> _SUPPLIED PASSAGE_:
---+---
America’s wars in Iraq and Afghanistan both involve fractious societies, weak governments installed by force from without, rampant criminality, persistent insurgencies, and the spectre of unknown costs from a U.S. withdrawal. The chief reason we are told to stay on both battlefields--in particular Afghanistan--is that they may become natural havens for terrorists without U.S.-imposed order. Yet the dominant rhetoric of critics is that Iraq is the “bad war,” a distraction at best... a major injustice to the Iraqis at worst. These critics--including Barack Obama--describe Afghanistan in essence as the good war. Our counterinsurgency efforts there are widely held to be necessary to prevent the reemergence of terror camps and to avenge the 9/11 attacks. For Democrats in particular, strenuous expressions of support for the Afghanistan War also serve to deflect their post-Vietnam reputation as naive pacifists incapable of marshaling force to defend national interests.
---+---
> _ENTRIES PROVIDED_:
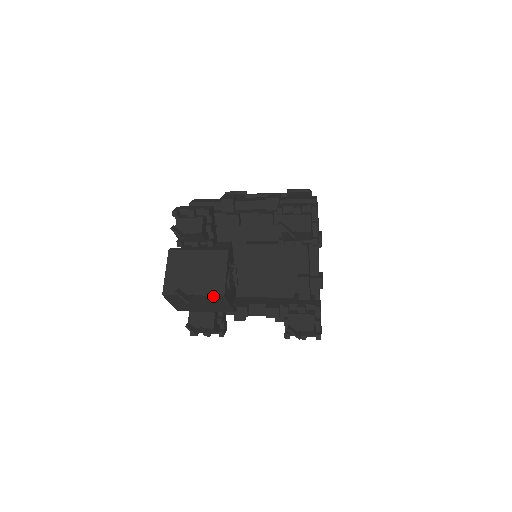
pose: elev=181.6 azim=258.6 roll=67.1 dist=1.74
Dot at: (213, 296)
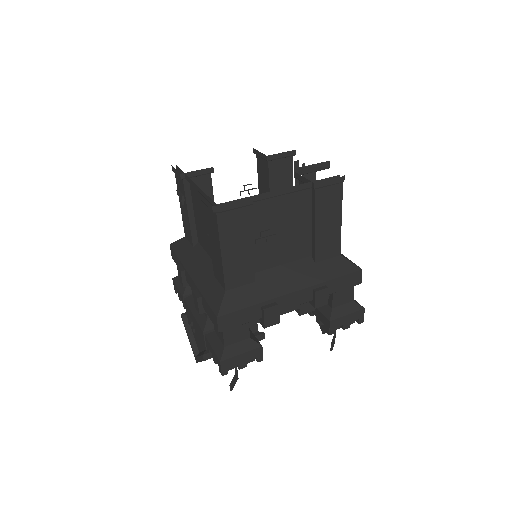
Dot at: occluded
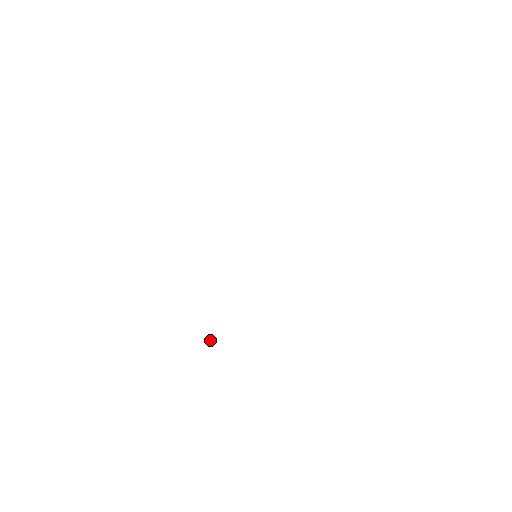
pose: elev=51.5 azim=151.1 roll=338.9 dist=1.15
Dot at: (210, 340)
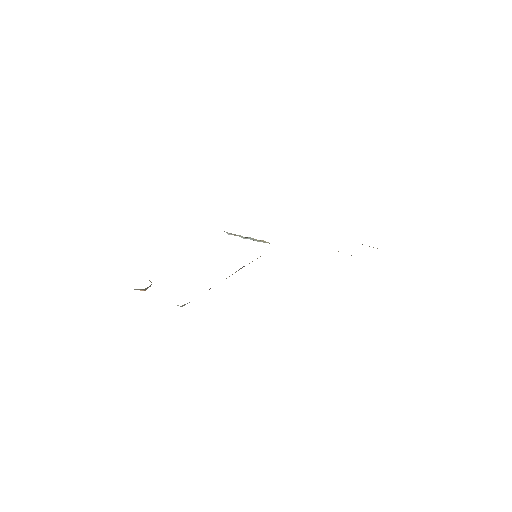
Dot at: occluded
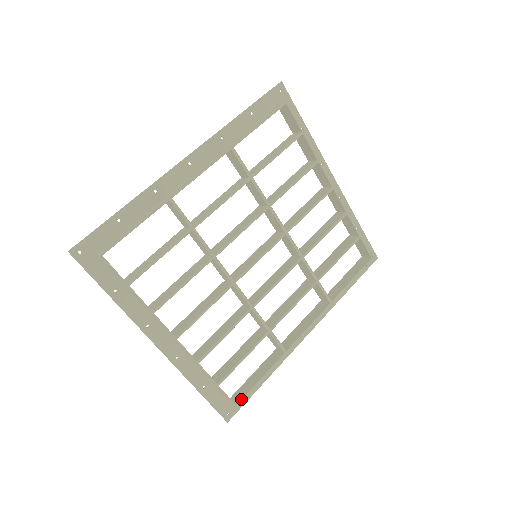
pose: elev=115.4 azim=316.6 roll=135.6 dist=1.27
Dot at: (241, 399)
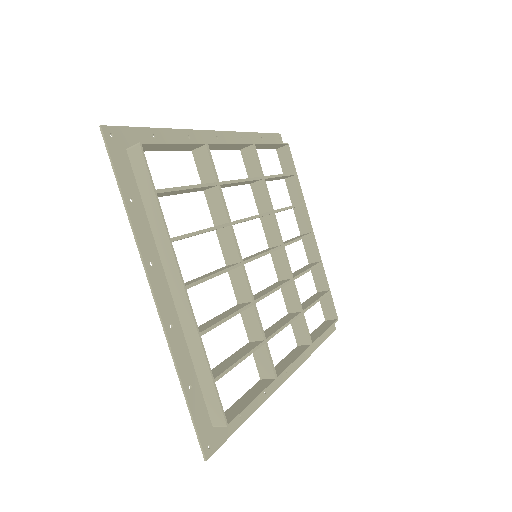
Dot at: (233, 418)
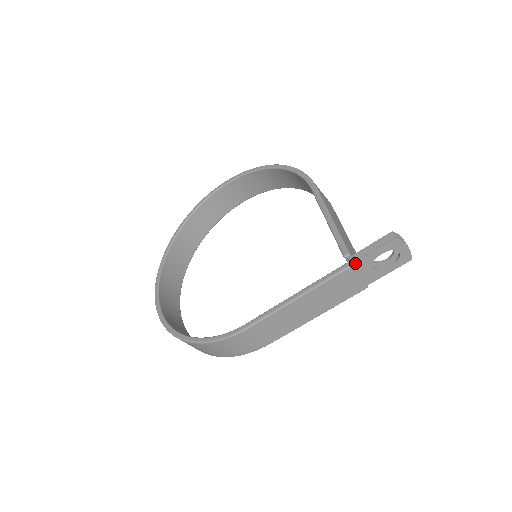
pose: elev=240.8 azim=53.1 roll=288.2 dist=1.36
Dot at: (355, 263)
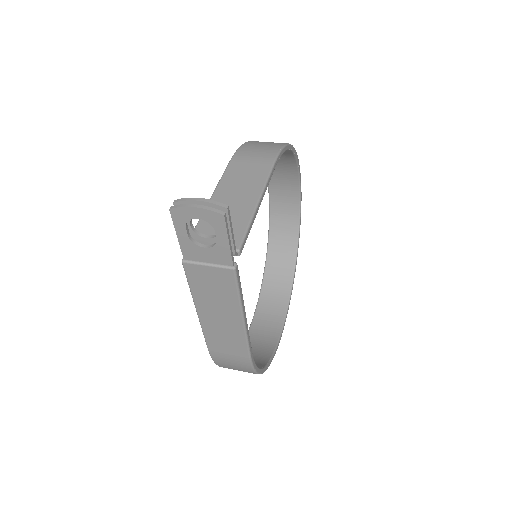
Dot at: (183, 254)
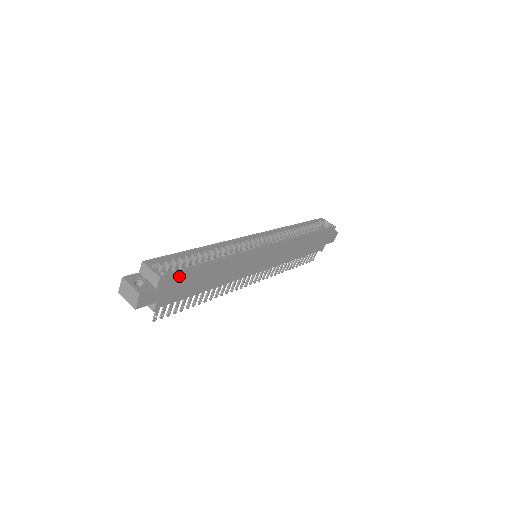
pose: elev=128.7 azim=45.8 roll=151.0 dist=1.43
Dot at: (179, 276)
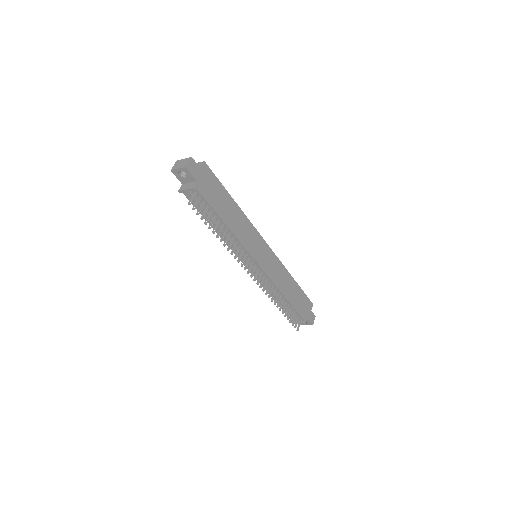
Dot at: (214, 179)
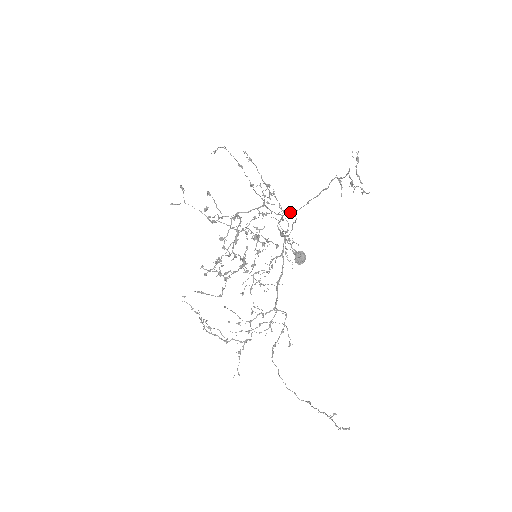
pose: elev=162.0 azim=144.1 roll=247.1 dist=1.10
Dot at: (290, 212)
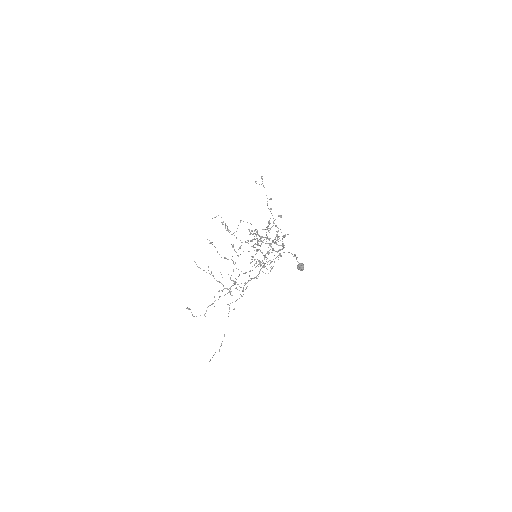
Dot at: (238, 269)
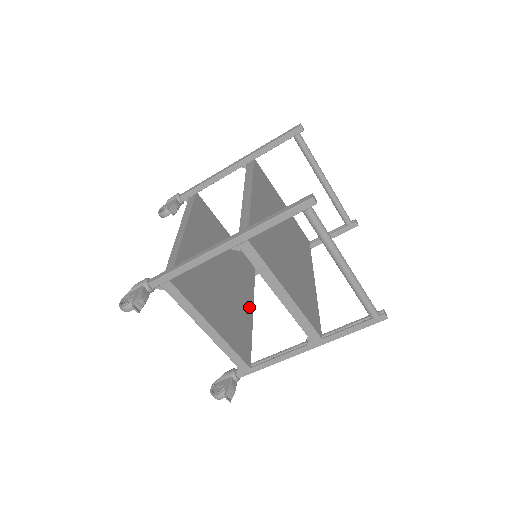
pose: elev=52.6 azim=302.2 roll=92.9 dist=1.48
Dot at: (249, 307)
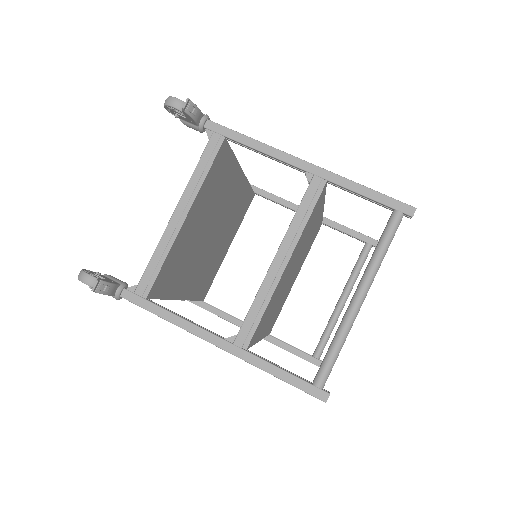
Dot at: (185, 291)
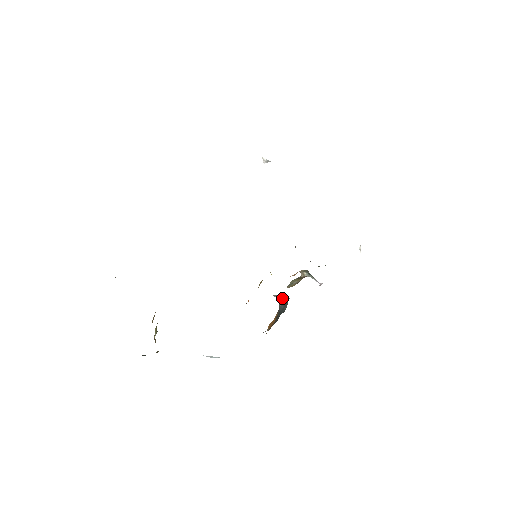
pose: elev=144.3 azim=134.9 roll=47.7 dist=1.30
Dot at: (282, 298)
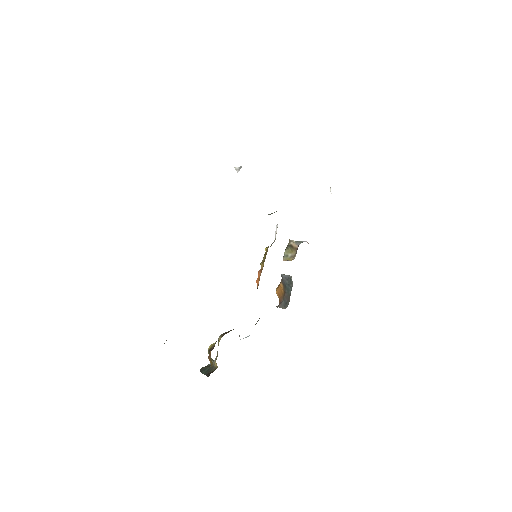
Dot at: (284, 275)
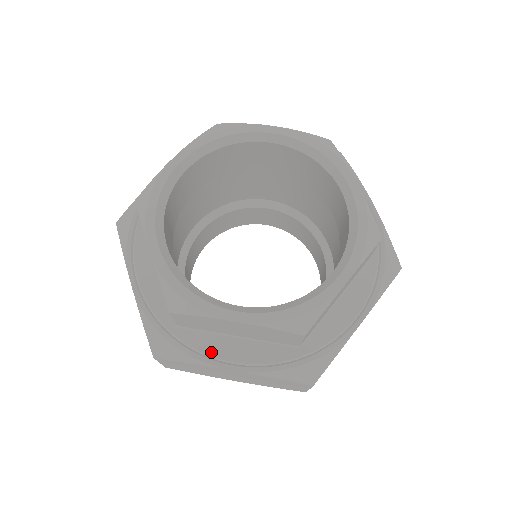
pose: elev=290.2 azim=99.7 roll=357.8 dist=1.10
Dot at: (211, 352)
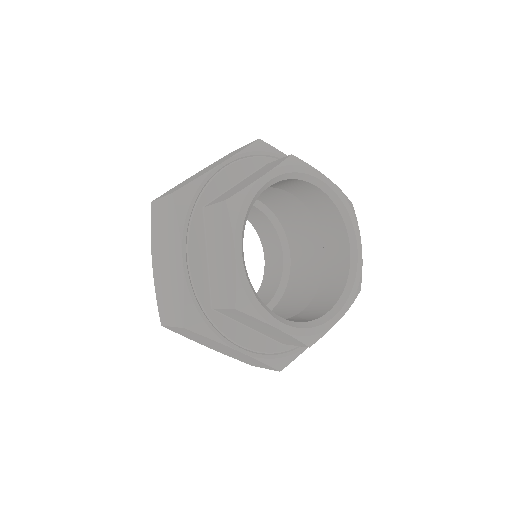
Dot at: occluded
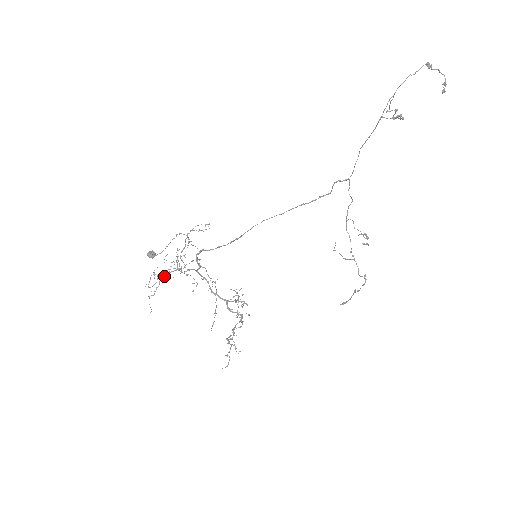
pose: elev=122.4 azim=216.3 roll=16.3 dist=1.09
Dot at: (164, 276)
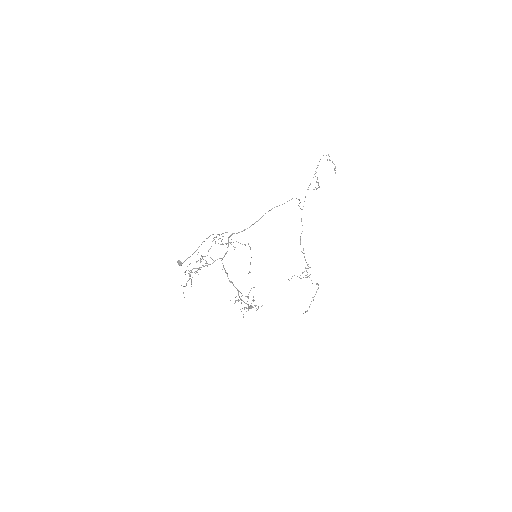
Dot at: occluded
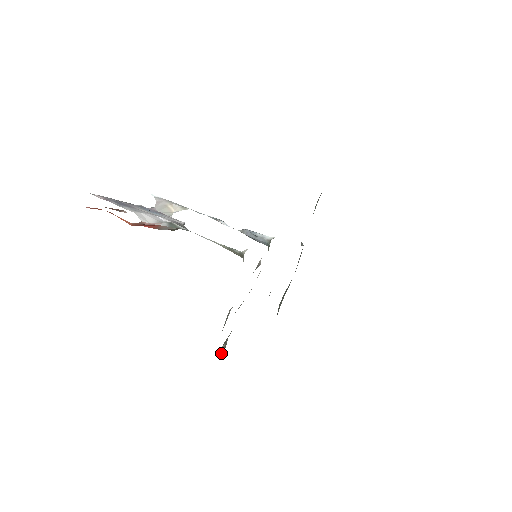
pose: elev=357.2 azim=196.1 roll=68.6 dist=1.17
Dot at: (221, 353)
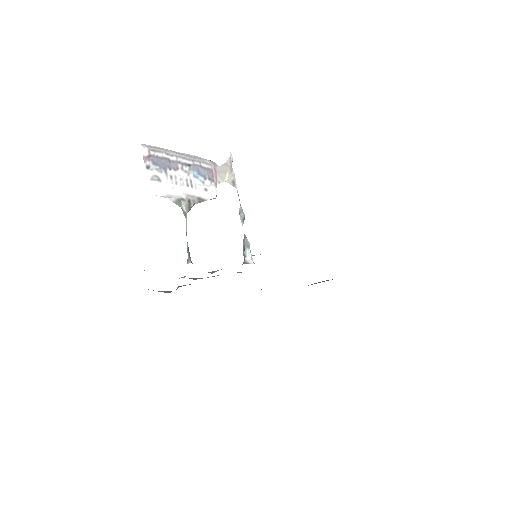
Dot at: (177, 288)
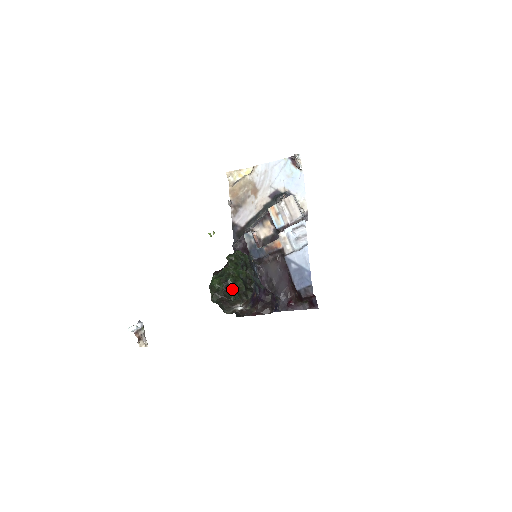
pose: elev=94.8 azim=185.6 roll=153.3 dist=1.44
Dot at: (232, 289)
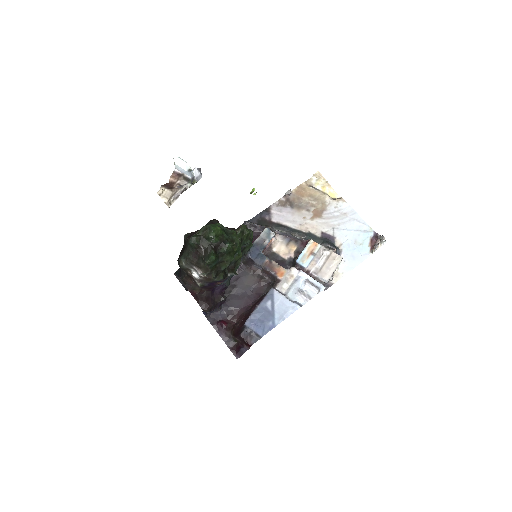
Dot at: (218, 254)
---+---
> _WHAT THIS TASK INVOLVES_: Please copy the passage above about the wars in Iraq and Afghanistan in full, word for word.

> _OUTPUT_:
America’s wars in Iraq and Afghanistan both involve fractious societies, weak governments installed by force from without, rampant criminality, persistent insurgencies, and the spectre of unknown costs from a U.S. withdrawal. The chief reason we are told to stay on both battlefields--in particular Afghanistan--is that they may become natural havens for terrorists without U.S.-imposed order. Yet the dominant rhetoric of critics is that Iraq is the “bad war,” a distraction at best... a major injustice to the Iraqis at worst. These critics--including Barack Obama--describe Afghanistan in essence as the good war. Our counterinsurgency efforts there are widely held to be necessary to prevent the reemergence of terror camps and to avenge the 9/11 attacks. For Democrats in particular, strenuous expressions of support for the Afghanistan War also serve to deflect their post-Vietnam reputation as naive pacifists incapable of marshaling force to defend national interests.